# Soft rock as fertilizer?



## rjmoses (Apr 4, 2010)

My neighbor was telling about a friend of his in Mo. who is now using "soft rock" on his pastures and grass hay fields. Claims extraordinary yields. Cattle fattening without corn, etc.

Little research I've done indicates soft rock is high in phosphorous and claims high micro-nutrients.

Anybody ever use soft rock? How much? How did it work? Costs?

Thanks

Ralph


----------



## somedevildawg (Jun 20, 2011)

Ain't never even heard of it Ralph.....I wish my brother woulda had one when we was having "rock wars" as a kid....he was purty good, could peg you from great distances....

Could you educate the ignorant? Sounds like snake oil in a plastic bottle


----------



## hillside hay (Feb 4, 2013)

Custom spreader around here would add it to the lime. IIRC about $68 per acre for the blend.


----------



## slowzuki (Mar 8, 2011)

When they say soft rock are they saying gypsum? Yes gypsum is used here some for a few things. Not as a fertilizer replacement though.


----------



## Vol (Jul 5, 2009)

http://fertilizerbrokerage.com/soft-rock-phosphate.html

Regards, Mike


----------



## rjmoses (Apr 4, 2010)

Vol said:


> http://fertilizerbrokerage.com/soft-rock-phosphate.html
> 
> Regards, Mike


I read this blurb before I posted.

Kinda got me wondering when I read "there's a certain electromagnetic energy or field with soft rock phosphate". Usually I get the snake-oil response when I read "electromagnetic energy" in any advertising.

Sounds like just a fine phosphate, but the "trace minerals" intrigued me.

Ralph


----------



## NewBerlinBaler (May 30, 2011)

Soft Rock is usually what you hear on the easy listening FM radio stations.


----------



## Swv.farmer (Jan 2, 2016)

I use gypsum but I still use fertilizer grass likes calcium.
I actually use rock dust which is half lime half gypsum.works good for me and it's not very expensive.


----------



## slowzuki (Mar 8, 2011)

Yeah electromagnetic energy bs sales pitch. So it's just a phosphate fertilizer with some rock dust. I'm guessing like any good snake oil it's very expensive and was given away free to people near the source until they didn't want it anymore.

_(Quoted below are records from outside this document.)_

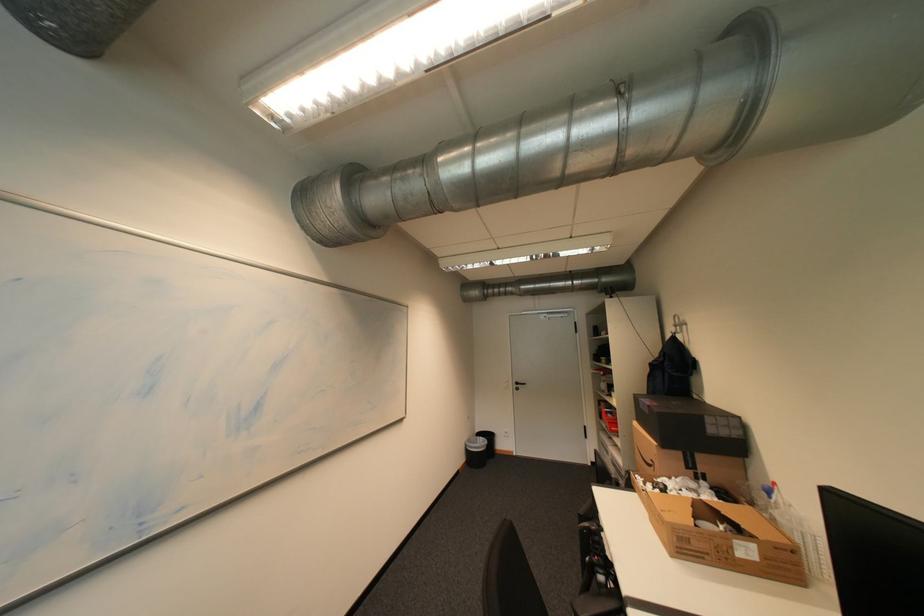
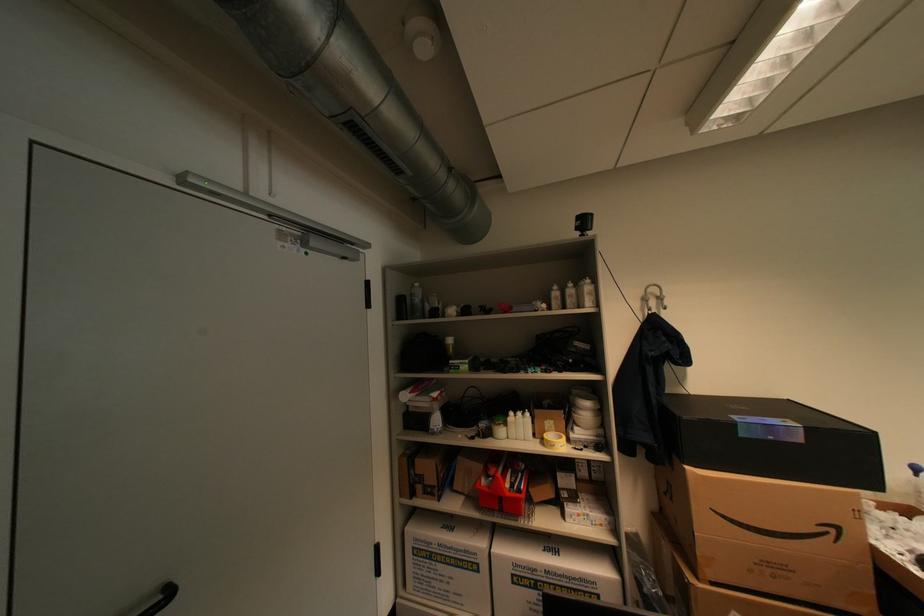
The point at (662, 464) is marked in the first image. Where is the corresponding point in the second image?

(841, 531)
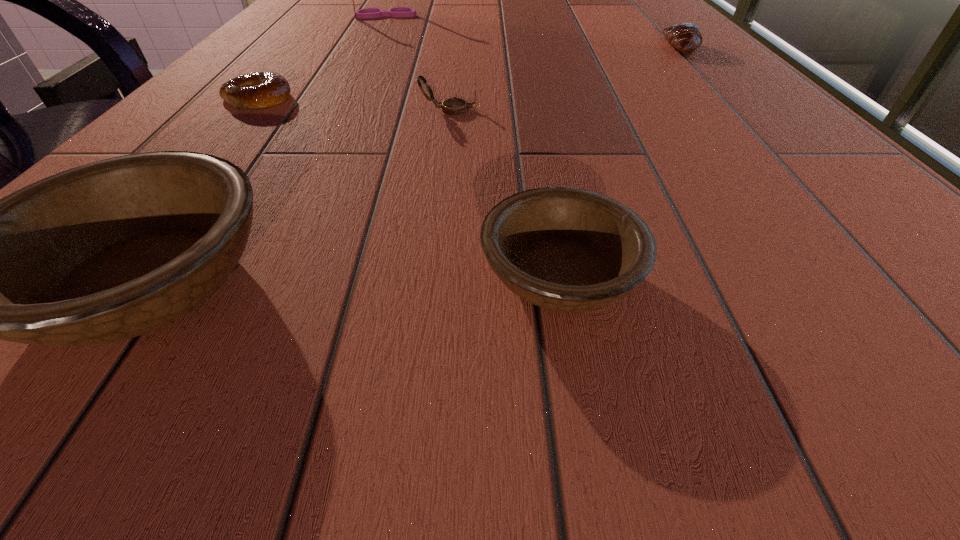
Please point a spot to add another bowl on the right. Please provide its 2D coordinates. Your answer should be formatted as a tuple, i.e. [(x, y)], where the tuple contains the x and y coordinates of a point satisfying the conditions above.

[(956, 267)]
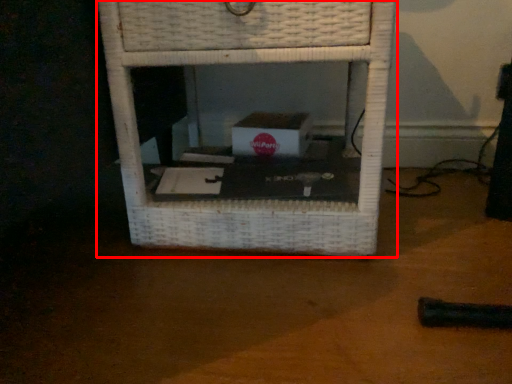
Question: From the image's perspective, what is the correct spatial relationship of furniture (annotated by the red box) in relation to table top?

Choices:
 (A) below
 (B) above

Answer: (B)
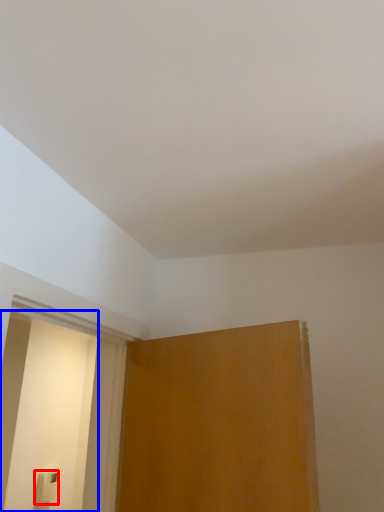
Question: Which object appears farthest to the camera in this image, light switch (highlighted by a red box) or screen door (highlighted by a blue box)?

I'd be very skeptical. There is a emulsified fish guts fertilizer pitched around here as we are near some fish processing plant. Tests out very poorly but boys do they ever charge a lot for it.



rjmoses said:


> I read this blurb before I posted.
> 
> Kinda got me wondering when I read "there's a certain electromagnetic energy or field with soft rock phosphate". Usually I get the snake-oil response when I read "electromagnetic energy" in any advertising.
> 
> ...


----------



## Three44s (May 21, 2016)

Tell them you will trade some "soft cash" for their " soft rock" ........ no hard cash ....lol!

Three 44s


----------